Police officers at a rally in support of the junta in Niamey on 30 July 2023. (© AFP)
Police officers at a rally in support of the junta in Niamey on 30 July 2023. (© AFP)

After appointing Ali Lamine Zeine as prime minister, Niger’s coup leaders have announced a 21-member cabinet with generals in the top slots.

Around midnight on Wednesday 9 August, Niger’s General Abdourahame Tiani took to the airwaves again to announce on national television that a government had been formed.

Under Prime Minister Ali Mahaman Lamine Zeine, who was appointed two days earlier, there is now a 21-member cabinet. The ministers of defence and of the interior are plucked from among the officers of the Conseil National pour la Sauvegarde de la Patrie junta – respectively Gen. Salifou Mody, the former army chief of staff whom President Mohamed Bazoum replaced on 1 April, and Gen. Mohamed Toumba.

With Economic Community of West African States (ECOWAS) heads of state meeting today in Abuja to discuss the situation in Niger, the government appointments send a message of defiance to the regional bloc that Tiani’s regime does not intend to relinquish power.

ECOWAS huddle

‘Important decisions’ are expected from the Abuja summit, according to ECOWAS, which has reiterated that it is seeking a diplomatic solution while maintaining the threat of force to restore President Bazoum as a last resort.

The new leaders in Niamey consider that the regional bloc is “in the pay” of France, which is their main target. On 9 August they accused the former colonial power of having violated a no-fly zone established on Sunday over Niger with a French army jet from Chad, and having “freed terrorists”, both of which France has denied.

Bazoum’s ministers arrested

Meanwhile, President Bazoum remains under house arrest, and several members of his government are in detention.

On 31 July the putschists arrested the prominent ministers Foumakoye Gado and Sani Mahamadou Issoufou, who both belong to the president’s Parti Nigerien pour la Démocratie et la Socialisme (PNDS).

Sani, the oil minister, is the son of former president Mahamadou Issoufou, who has been playing a diplomatic role, trying to negotiate with Tiani, with whom is has been close in the past. On 30 July, he also met Mahamat Idriss Déby Itno, president of the transition in Chad and ECOWAS envoy for the crisis in Niger.

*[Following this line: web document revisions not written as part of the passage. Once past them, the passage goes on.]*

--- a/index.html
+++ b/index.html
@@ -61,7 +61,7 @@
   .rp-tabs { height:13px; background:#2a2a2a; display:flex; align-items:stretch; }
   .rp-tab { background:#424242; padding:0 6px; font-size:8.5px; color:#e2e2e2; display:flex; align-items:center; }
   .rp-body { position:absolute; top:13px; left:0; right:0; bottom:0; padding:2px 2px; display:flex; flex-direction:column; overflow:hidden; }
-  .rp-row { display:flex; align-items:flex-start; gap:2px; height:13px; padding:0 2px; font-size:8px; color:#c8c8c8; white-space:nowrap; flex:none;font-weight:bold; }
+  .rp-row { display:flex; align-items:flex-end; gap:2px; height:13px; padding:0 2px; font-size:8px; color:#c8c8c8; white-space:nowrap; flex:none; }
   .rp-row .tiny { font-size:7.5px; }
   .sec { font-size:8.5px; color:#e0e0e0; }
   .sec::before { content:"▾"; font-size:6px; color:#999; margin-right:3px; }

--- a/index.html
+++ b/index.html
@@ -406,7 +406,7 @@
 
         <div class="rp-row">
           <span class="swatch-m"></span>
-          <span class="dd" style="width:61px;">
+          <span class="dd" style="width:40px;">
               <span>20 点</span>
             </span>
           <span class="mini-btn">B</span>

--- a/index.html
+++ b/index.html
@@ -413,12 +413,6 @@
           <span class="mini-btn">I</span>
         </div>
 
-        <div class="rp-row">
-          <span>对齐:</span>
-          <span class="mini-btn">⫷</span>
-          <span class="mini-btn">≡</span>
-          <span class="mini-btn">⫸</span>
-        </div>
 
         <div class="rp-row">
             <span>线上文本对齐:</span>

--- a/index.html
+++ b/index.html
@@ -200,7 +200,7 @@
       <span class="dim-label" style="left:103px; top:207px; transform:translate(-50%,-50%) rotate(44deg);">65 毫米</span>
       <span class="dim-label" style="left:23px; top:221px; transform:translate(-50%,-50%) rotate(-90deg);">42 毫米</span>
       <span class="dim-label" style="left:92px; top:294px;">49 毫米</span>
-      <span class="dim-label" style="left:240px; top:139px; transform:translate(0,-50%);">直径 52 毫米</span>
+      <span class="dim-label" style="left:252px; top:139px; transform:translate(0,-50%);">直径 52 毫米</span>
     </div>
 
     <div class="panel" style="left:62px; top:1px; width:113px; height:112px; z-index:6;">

Gado, a senior representative of Bazoum’s and president of the PNDS, was arrested at his home in Niamey. For several days, he had been secretly taking part in negotiations aimed at securing Bazoum’s release and return to power.

Discreet negotiations

According to sources, Gado was in contact with Bazoum but also with the foreign affairs minister Hassoumi Massaoudou, who has taken over the leadership of a civilian resistance government in Niamey, in collaboration with Kalla Ankourao, vice-president of the National Assembly and secretary general of the PNDS executive committee.

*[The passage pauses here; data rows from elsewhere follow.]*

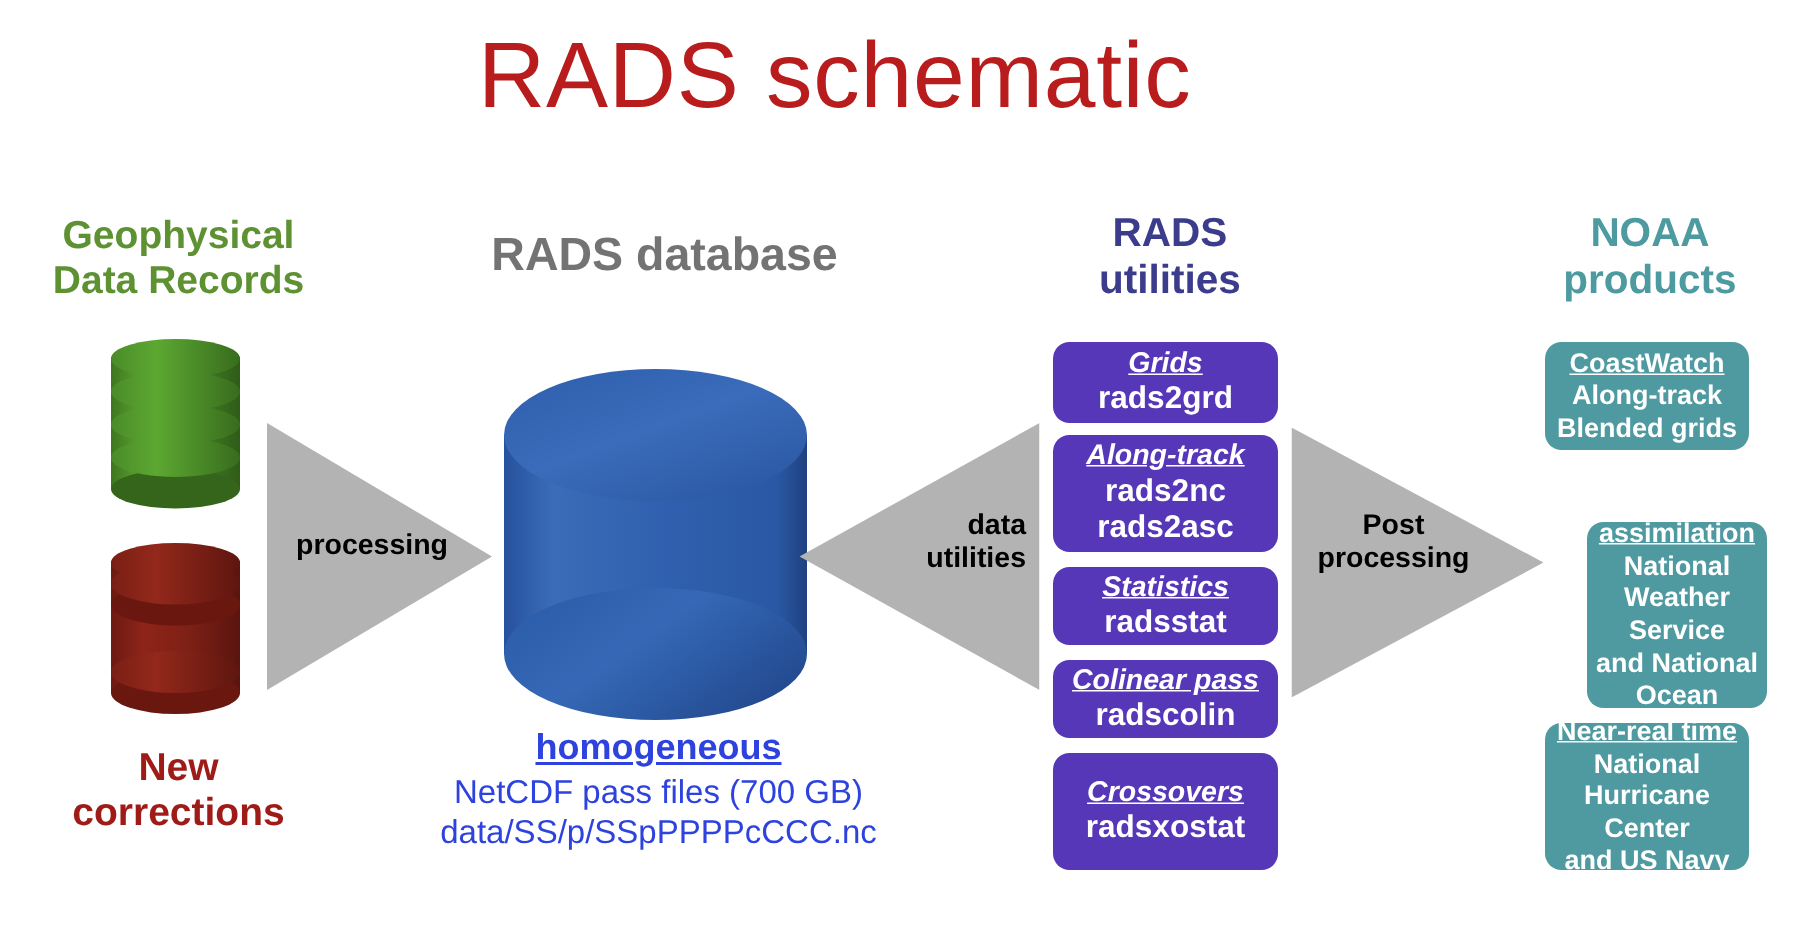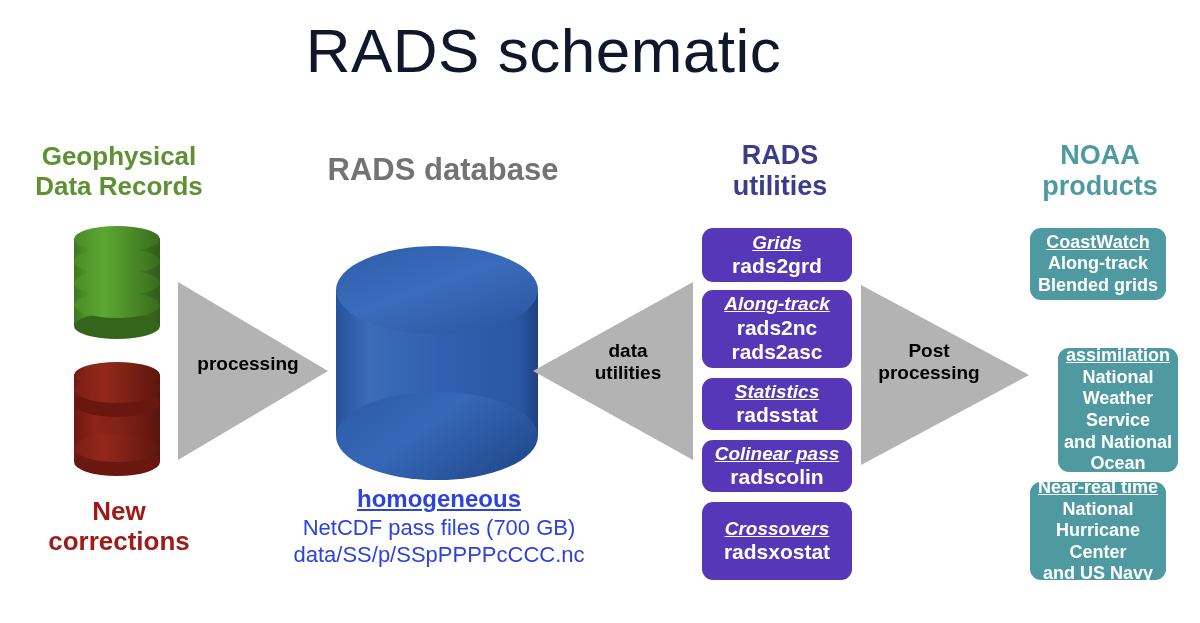--- a/index.html
+++ b/index.html
@@ -22,13 +22,13 @@
   
   #title {
     position: absolute;
-    left: 4px;
+    left: 17px;
     top: 18px;
     width: 1079px;
     text-align: center;
     font-size: 62px;
     font-weight: 400;
-    color: #0f172a;
+    color: #b91c1c;
     letter-spacing: 0.5px;
     line-height: 1.05;
   }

Massaoudou, a co-founder of the ruling party with Issoufou, Bazoum, and Gado, has taken refuge in a secret location in the Nigerien capital to avoid being arrested. He had tried to coordinate the efforts of the ministers on mission abroad at the time of the putsch, including Ibrahim Yacouba, Alkassoum Indatou, Laouan Magagi, and Bazoum’s prime minister, Ouhoumoudou Mahamadou.

Mahamadou is now in France, where he is taking part in the resistance organised by the Parti Socialiste Nigérien.

Several other ministers have also been arrested: Kassoum Moctar (vocational education), Ousseini Hadizatou Yacouba (mines), and Hamadou Adamou Souley (interior). Souley, who is very close to Bazoum, is thought to have some sway with the National Guard, which initially offered a possible source of resistance to Tiani’s regime within the armed forces. Tiani made sure to contain this by arresting its commander, Colonel Midou Guirey, and Aliou Matani, another high-ranking officer in the force of more than 3,000 men.